"""
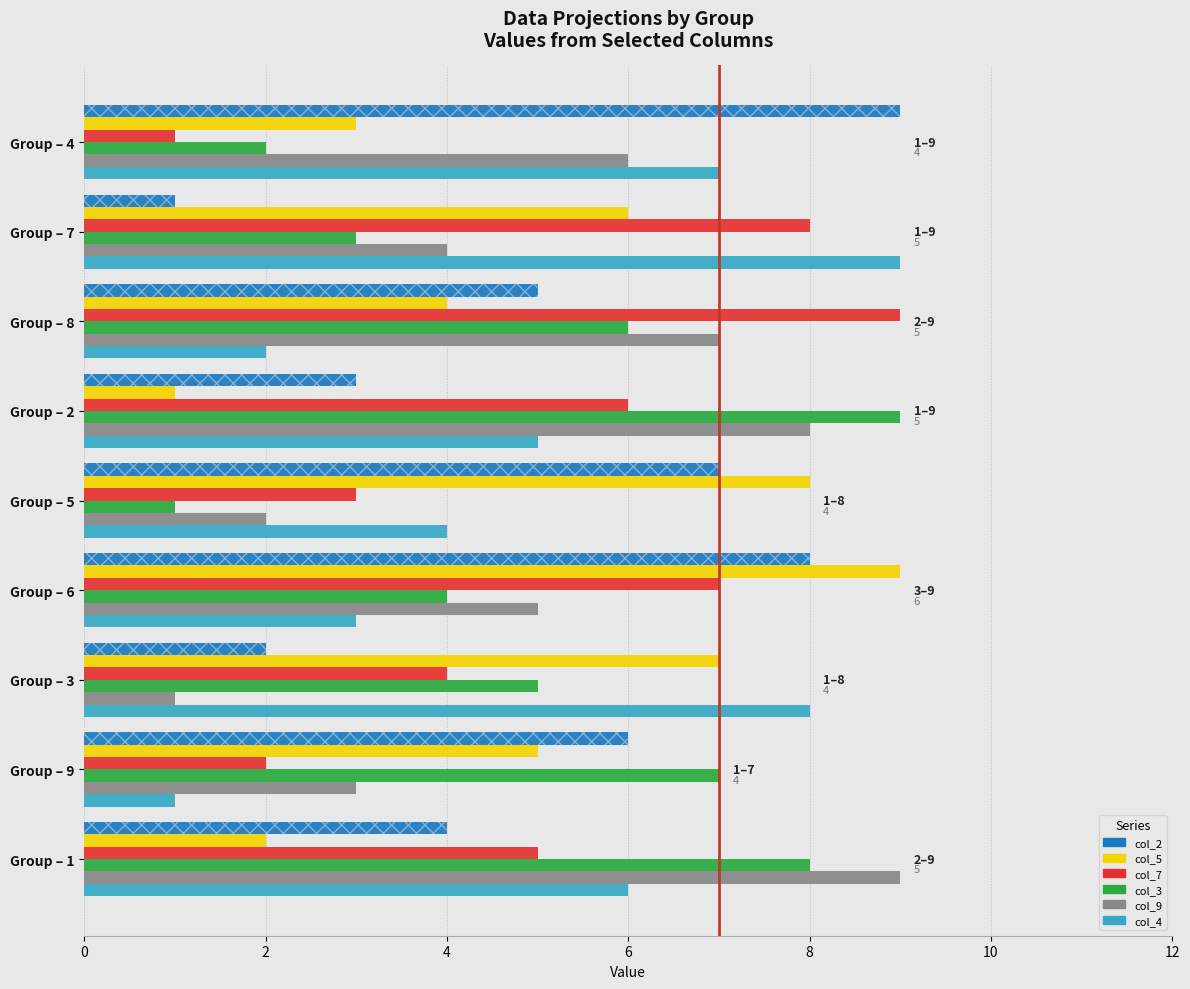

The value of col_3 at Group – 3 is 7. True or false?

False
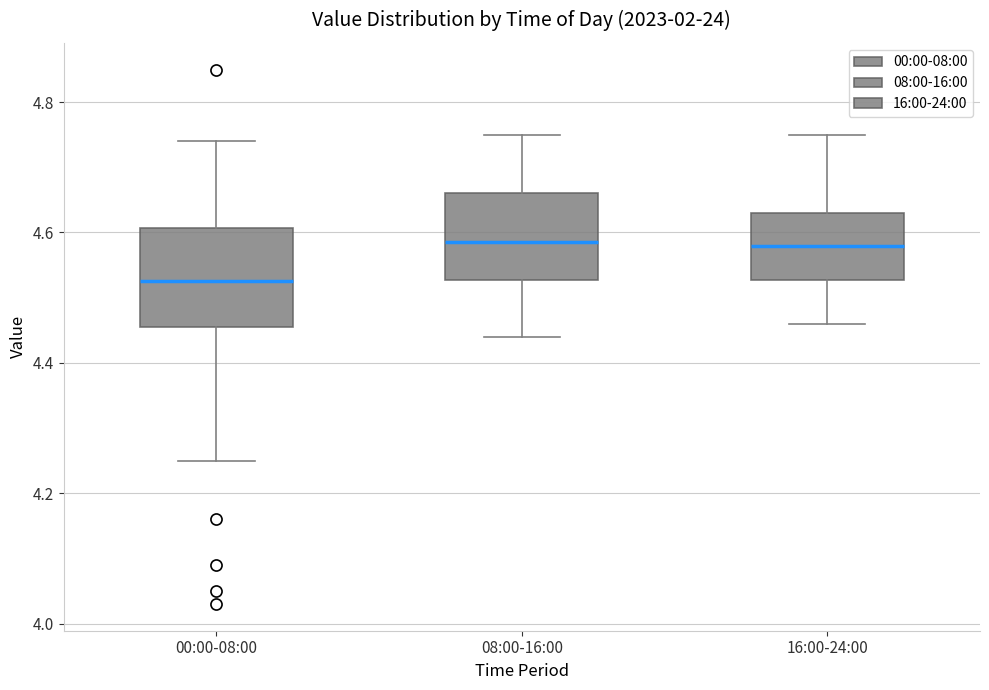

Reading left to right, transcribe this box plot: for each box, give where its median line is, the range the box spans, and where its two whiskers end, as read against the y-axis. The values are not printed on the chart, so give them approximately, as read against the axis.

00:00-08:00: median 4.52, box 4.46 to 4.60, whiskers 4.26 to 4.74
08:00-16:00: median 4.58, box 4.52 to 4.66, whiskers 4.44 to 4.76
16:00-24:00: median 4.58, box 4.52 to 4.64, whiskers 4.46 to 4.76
"""
> [TO-DO ITEM]
Please recast the material above as a numbered list with one line per entry, leaving out blank lines and the pictures.

> [ANSWER]
1. The value of col_3 at Group – 3 is 7. True or false?
2. False
3. Reading left to right, transcribe this box plot: for each box, give where its median line is, the range the box spans, and where its two whiskers end, as read against the y-axis. The values are not printed on the chart, so give them approximately, as read against the axis.
4. 00:00-08:00: median 4.52, box 4.46 to 4.60, whiskers 4.26 to 4.74
5. 08:00-16:00: median 4.58, box 4.52 to 4.66, whiskers 4.44 to 4.76
6. 16:00-24:00: median 4.58, box 4.52 to 4.64, whiskers 4.46 to 4.76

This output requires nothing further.